[EXERCISE REQUIREMENTS]
A. Reproduce word for word the passage of the NIST Privacy Framework article below, between "The second, Govern-P, is" and "to dovetail together.", inclusive.
B. Name every function of the core that the NIST Privacy Framework article below describes.

[SELECTED EXTRACT]
====================
You’ve waded through the relevant privacy regulations until your brain hurts, and you understand the basic requirements under GDPR, CCPA, or whatever industry rules you must abide by. But how do you ensure that you’re compliant? Worry no more. NIST has released a Privacy Framework to help you get your house in order.
The federal US government’s National Institute of Standards and Technology (NIST) has a good track advising organisations on cybersecurity. It published a set of password rules in 2016. It also publishes a Cybersecurity Framework that has become a litmus test for those trying to secure their data.
The brand new Privacy Framework 1.0 is the equivalent document for protecting peoples’ personal privacy. As NIST points out, cybersecurity and privacy are connected, but different. Some privacy events aren’t related to cybersecurity incidents, but stem from other issues like over-aggressive data collection, poorly thought-out marketing practices, or manual mishandling of data.
You can use the Privacy Framework when developing new products and services to ensure that they tick all your privacy boxes. It’s a good tool when conducting the privacy impact assessments that regulations like GDPR demand. It isn’t a compliance toolkit for meeting the requirements of specific regulations. Instead, it’s a voluntary toolkit that you can use to think about your approach to privacy. You can use bits of or all of it – NIST isn’t prescriptive.
The Framework breaks down into three broad areas: the core, the profiles, and the implementation tiers. The core contains a set of five functions that you work through as part of your privacy assessment process.
The first, Identify-P, involves spotting and understanding privacy risks.
The second, Govern-P, is where you define the rules to deal with them, thinking up your privacy policies to help meet risk and regulatory requirements.
The Control-P function is the sharp end, where you manage data in line with your governance structure. You then establish lines of communication to tell people about those risks and controls as part of the Communicate-P function.
The final function, Protect-P, is the part of the core framework that governs cybersecurity risk. It’s where you take the appropriate cybersecurity measures, and it’s the part where you can follow the guidelines outlined in NIST’s Cybersecurity Framework. They’re designed to dovetail together.
Each of these functions has a set of categories and subcategories that get into detail, with tasks like a risk assessment, and mapping out the data processing activities that your systems perform, who owns them, who’s data they’re handling, and what they’re doing with it.
====================
[SUPPLIED DATA]
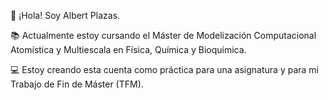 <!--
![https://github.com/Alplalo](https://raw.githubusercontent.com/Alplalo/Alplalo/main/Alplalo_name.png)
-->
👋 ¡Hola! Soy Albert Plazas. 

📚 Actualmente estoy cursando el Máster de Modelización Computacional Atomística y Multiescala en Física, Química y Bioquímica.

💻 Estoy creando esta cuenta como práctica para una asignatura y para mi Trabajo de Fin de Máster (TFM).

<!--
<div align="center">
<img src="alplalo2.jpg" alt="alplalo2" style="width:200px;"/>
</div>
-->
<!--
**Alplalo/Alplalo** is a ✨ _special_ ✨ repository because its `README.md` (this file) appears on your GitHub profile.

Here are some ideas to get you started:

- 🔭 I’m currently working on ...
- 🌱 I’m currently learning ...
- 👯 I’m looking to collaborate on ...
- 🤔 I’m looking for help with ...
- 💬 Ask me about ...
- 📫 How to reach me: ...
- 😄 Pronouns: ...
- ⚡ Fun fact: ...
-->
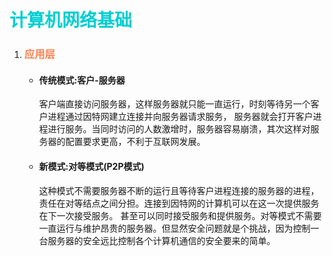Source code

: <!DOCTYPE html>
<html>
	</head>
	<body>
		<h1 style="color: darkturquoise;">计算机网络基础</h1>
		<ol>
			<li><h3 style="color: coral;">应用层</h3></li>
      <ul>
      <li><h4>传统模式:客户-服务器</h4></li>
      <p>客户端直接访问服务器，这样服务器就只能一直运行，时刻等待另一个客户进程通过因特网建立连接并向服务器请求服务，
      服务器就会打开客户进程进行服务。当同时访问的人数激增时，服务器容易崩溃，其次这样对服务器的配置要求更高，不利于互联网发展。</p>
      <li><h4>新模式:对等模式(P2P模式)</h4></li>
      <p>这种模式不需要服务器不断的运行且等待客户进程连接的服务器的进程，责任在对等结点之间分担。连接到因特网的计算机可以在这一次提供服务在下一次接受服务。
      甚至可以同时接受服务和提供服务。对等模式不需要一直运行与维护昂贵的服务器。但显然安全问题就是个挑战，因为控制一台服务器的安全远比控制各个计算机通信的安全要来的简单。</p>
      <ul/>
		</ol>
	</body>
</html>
====================
[ANSWERS FOR EACH ITEM]
A.
The second, Govern-P, is where you define the rules to deal with them, thinking up your privacy policies to help meet risk and regulatory requirements.
The Control-P function is the sharp end, where you manage data in line with your governance structure. You then establish lines of communication to tell people about those risks and controls as part of the Communicate-P function.
The final function, Protect-P, is the part of the core framework that governs cybersecurity risk. It’s where you take the appropriate cybersecurity measures, and it’s the part where you can follow the guidelines outlined in NIST’s Cybersecurity Framework. They’re designed to dovetail together.

B.
Identify-P
Govern-P
Control-P
Communicate-P
Protect-P